Content starts

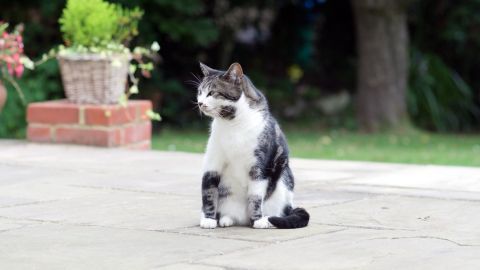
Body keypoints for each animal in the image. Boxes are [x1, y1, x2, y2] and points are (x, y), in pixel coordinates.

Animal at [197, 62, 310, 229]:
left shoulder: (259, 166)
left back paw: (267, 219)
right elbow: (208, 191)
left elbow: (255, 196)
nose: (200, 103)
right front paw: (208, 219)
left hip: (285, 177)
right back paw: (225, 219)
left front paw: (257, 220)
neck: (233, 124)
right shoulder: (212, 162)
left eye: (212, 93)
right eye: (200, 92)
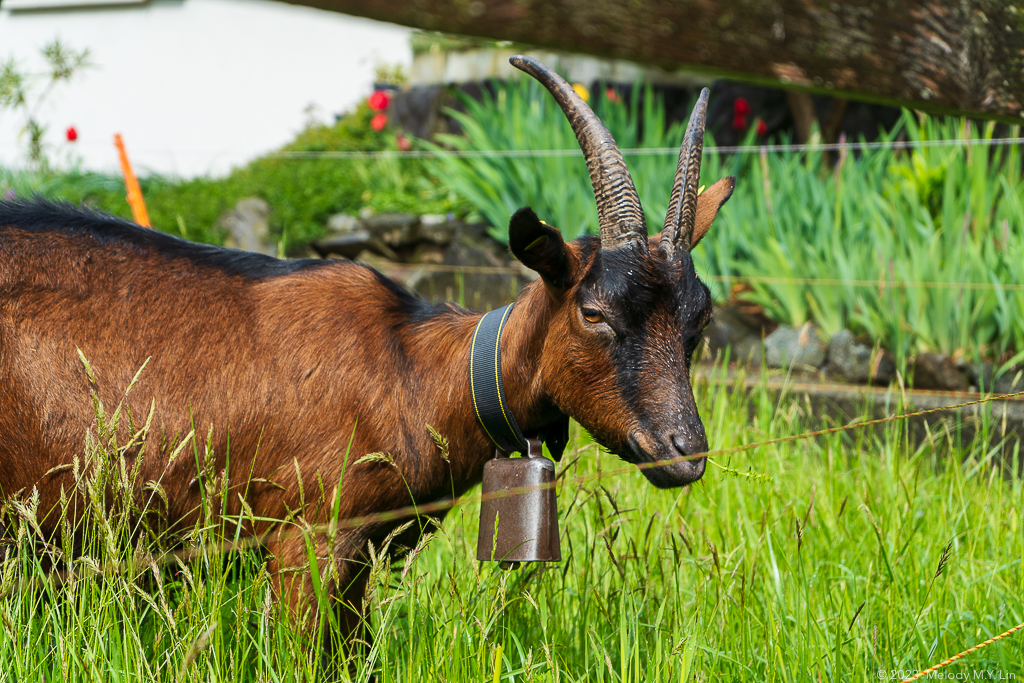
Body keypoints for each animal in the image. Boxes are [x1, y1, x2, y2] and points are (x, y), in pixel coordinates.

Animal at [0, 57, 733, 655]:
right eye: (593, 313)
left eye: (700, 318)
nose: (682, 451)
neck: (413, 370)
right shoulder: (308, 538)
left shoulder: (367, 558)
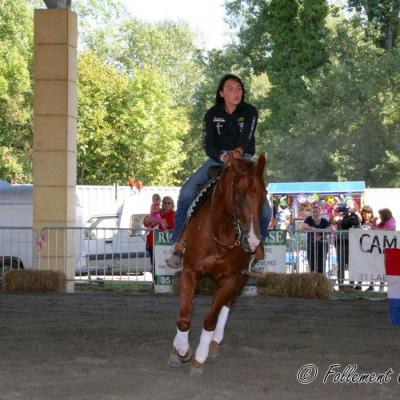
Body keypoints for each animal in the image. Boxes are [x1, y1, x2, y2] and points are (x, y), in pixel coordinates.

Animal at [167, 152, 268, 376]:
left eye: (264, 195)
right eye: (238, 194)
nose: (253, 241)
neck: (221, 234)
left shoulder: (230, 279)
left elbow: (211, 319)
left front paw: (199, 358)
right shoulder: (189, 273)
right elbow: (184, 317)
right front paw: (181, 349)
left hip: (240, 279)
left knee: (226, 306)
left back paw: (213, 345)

Content ends

## What is being asked
Each entry above should be written out again exactly, without its pictures.

## Answer to the exercise
Body keypoints for each animal in the image. Boxes are [x1, y1, x2, y2] and points are (x, y), in pixel coordinates.

Animal at [197, 62, 310, 229]:
left shoulder: (259, 166)
left back paw: (267, 219)
right elbow: (208, 191)
left elbow: (255, 196)
nose: (200, 103)
right front paw: (208, 219)
left hip: (285, 177)
right back paw: (225, 219)
left front paw: (257, 220)
neck: (233, 124)
right shoulder: (212, 162)
left eye: (212, 93)
right eye: (200, 92)
Body keypoints for each animal in the image. Boxes are [x1, y1, x2, y2] and points are (x, y), in pixel coordinates.

Animal at [0, 57, 733, 655]:
right eye: (593, 313)
left eye: (700, 318)
nose: (682, 451)
neck: (413, 370)
right shoulder: (308, 538)
left shoulder: (367, 558)
Body keypoints for each animal in the image. Boxes are [x1, y1, x2, y2] and points are (x, y), in pixel coordinates.

Animal at [167, 152, 268, 376]:
left eye: (264, 195)
right eye: (238, 194)
nose: (253, 241)
neck: (221, 234)
left shoulder: (230, 279)
left elbow: (211, 319)
left front paw: (199, 358)
right shoulder: (189, 273)
right elbow: (184, 317)
right front paw: (181, 349)
left hip: (240, 279)
left knee: (226, 306)
left back paw: (213, 345)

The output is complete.